### Try it
Switch "Startup-ul" to "Compania" wherever it appears in the rows below, and give the lines again with everything else unchanged.
+++ Material supplied
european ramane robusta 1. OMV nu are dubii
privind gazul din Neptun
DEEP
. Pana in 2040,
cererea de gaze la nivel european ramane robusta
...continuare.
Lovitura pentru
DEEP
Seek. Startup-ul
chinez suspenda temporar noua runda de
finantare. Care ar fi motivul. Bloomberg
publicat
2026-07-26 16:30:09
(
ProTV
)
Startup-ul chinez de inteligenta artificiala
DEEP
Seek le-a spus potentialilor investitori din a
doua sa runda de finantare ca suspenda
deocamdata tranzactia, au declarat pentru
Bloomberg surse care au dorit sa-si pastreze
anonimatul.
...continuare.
++++++
### Completed task
european ramane robusta 1. OMV nu are dubii
privind gazul din Neptun
DEEP
. Pana in 2040,
cererea de gaze la nivel european ramane robusta
...continuare.
Lovitura pentru
DEEP
Seek. Compania
chinez suspenda temporar noua runda de
finantare. Care ar fi motivul. Bloomberg
publicat
2026-07-26 16:30:09
(
ProTV
)
Compania chinez de inteligenta artificiala
DEEP
Seek le-a spus potentialilor investitori din a
doua sa runda de finantare ca suspenda
deocamdata tranzactia, au declarat pentru
Bloomberg surse care au dorit sa-si pastreze
anonimatul.
...continuare.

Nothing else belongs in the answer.